Buying a Foreclosure in Illinois

Buying a Foreclosure in Illinois

Buying a foreclosure in Illinois can be a cost-effective way to obtain home ownership, but before diving in, people should understand how the process works.

Four Phases of Foreclosures

There are four main phases in which to purchase a distressed property. There are benefits and drawbacks to each phase. The stages include:

  • Pre-foreclosure – Homeowner still owns the property
  • Auction sales – Buyers bid against lenders
  • Real estate-owned (REO) – Lender owns the property
  • Government-owned – Typically a slower process with a greater amount of paperwork


This entails buying directly from the current homeowner, but in most cases, the lender agrees to accept less than the existing balance on the mortgage loan. As a result, buyers often purchase a property at a cost that’s less than the home’s market value.

Auction Sales

Normally, an objective third party such as a sheriff or trustee will conduct real estate auctions. One of the main downsides of an auction is that the buyer purchases the home in its current state and often never sees the inside beforehand.

Also, it’s important to keep the “right of redemption” law in mind when purchasing a home by auction. Under this law, the homeowner can reclaim the property within a certain amount of time if the person pays past due amounts and fees.

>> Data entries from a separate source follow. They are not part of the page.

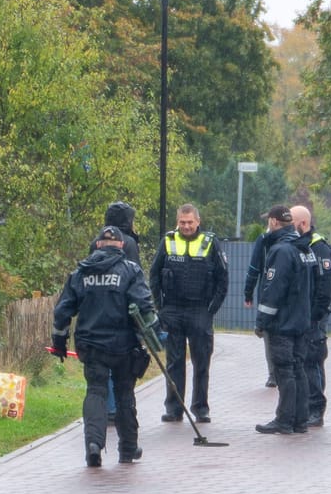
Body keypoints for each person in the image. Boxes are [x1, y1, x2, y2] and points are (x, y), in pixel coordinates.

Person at [50, 225, 159, 467]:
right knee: (124, 394)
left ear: (98, 245)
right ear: (121, 246)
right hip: (124, 346)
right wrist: (154, 337)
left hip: (91, 345)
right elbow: (144, 306)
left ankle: (93, 444)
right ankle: (128, 448)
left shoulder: (80, 272)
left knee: (96, 391)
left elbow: (62, 311)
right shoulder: (131, 270)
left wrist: (59, 342)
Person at [149, 203, 229, 424]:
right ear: (178, 222)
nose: (186, 226)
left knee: (201, 361)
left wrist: (212, 309)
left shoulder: (210, 242)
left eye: (190, 222)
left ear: (198, 221)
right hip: (172, 309)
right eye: (182, 222)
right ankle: (174, 408)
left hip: (200, 310)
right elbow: (154, 275)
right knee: (174, 362)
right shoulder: (168, 241)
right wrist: (160, 306)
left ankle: (200, 408)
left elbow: (223, 279)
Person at [252, 208, 314, 434]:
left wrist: (261, 321)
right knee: (298, 369)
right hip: (301, 322)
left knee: (284, 371)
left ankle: (285, 420)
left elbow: (273, 291)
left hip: (283, 324)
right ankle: (300, 420)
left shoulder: (281, 251)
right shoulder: (303, 248)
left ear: (273, 222)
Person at [91, 200, 141, 420]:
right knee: (121, 366)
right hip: (121, 310)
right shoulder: (128, 243)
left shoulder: (97, 241)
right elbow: (135, 276)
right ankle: (119, 409)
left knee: (101, 368)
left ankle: (105, 408)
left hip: (97, 310)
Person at [293, 204, 331, 427]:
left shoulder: (319, 248)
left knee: (313, 359)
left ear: (302, 224)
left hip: (314, 316)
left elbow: (325, 287)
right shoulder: (297, 245)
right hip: (300, 314)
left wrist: (316, 316)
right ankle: (304, 407)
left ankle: (316, 409)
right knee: (301, 360)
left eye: (292, 223)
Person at [243, 203, 293, 388]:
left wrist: (248, 294)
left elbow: (254, 269)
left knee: (269, 335)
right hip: (292, 300)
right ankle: (285, 371)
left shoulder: (264, 241)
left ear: (273, 221)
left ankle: (273, 374)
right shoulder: (297, 241)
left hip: (268, 293)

Real-estate owned property is lender-owned. This is the most popular phase for purchasing a foreclosure because it’s typically the safest and simplest method.

On the other hand, this type of property often offers the least value along with the highest level of competition. Lenders can also sell the property at any price in an attempt to profit from it.

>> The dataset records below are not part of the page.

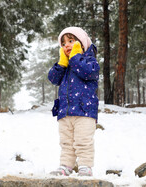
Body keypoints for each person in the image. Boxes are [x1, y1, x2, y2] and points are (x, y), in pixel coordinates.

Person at [48, 26, 100, 176]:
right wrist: (62, 63)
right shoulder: (65, 65)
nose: (67, 46)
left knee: (83, 141)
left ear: (82, 43)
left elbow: (89, 72)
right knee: (66, 143)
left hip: (84, 111)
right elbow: (53, 78)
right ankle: (66, 166)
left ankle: (85, 166)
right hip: (65, 111)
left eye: (71, 41)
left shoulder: (90, 61)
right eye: (63, 44)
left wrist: (75, 57)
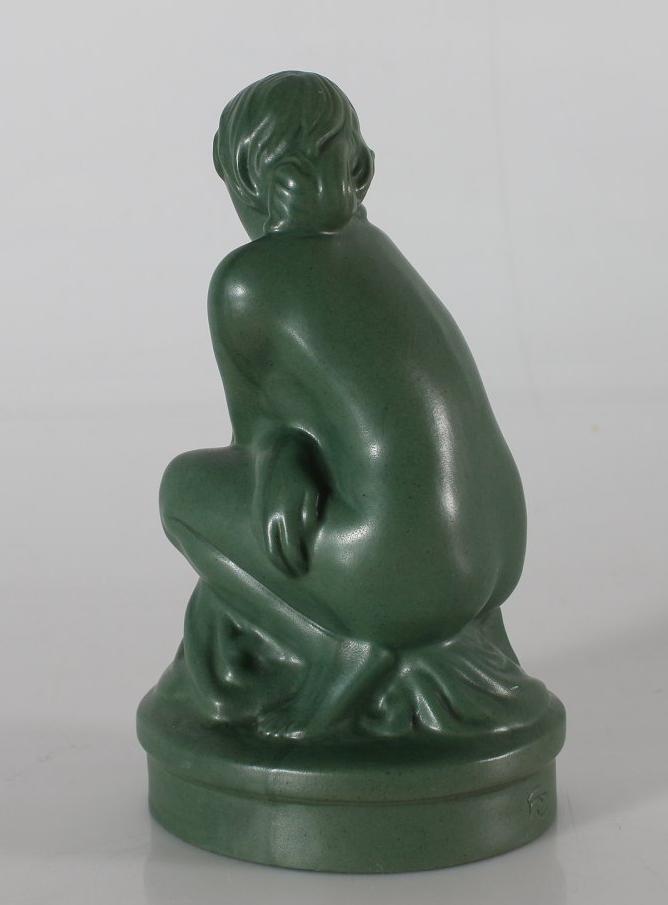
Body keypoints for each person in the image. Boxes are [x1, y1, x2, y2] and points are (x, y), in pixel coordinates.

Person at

Purchasing property that is government-owned will often involve a lot of paperwork, with a slower overall process. This is because the government usually has no motivation to move the process along as they wait for a buyer who’s offering to pay the price they want for the property.

Purchasing homes from certain agencies like Fannie Mae, Small Business Administration, and FHA can also save buyers money. Additionally, these agencies may help with financing.

When purchasing a distressed home, buyers should also familiarize themselves with the market, consider the potential repair costs, and obtain a pre-approval from their lender before making an offer.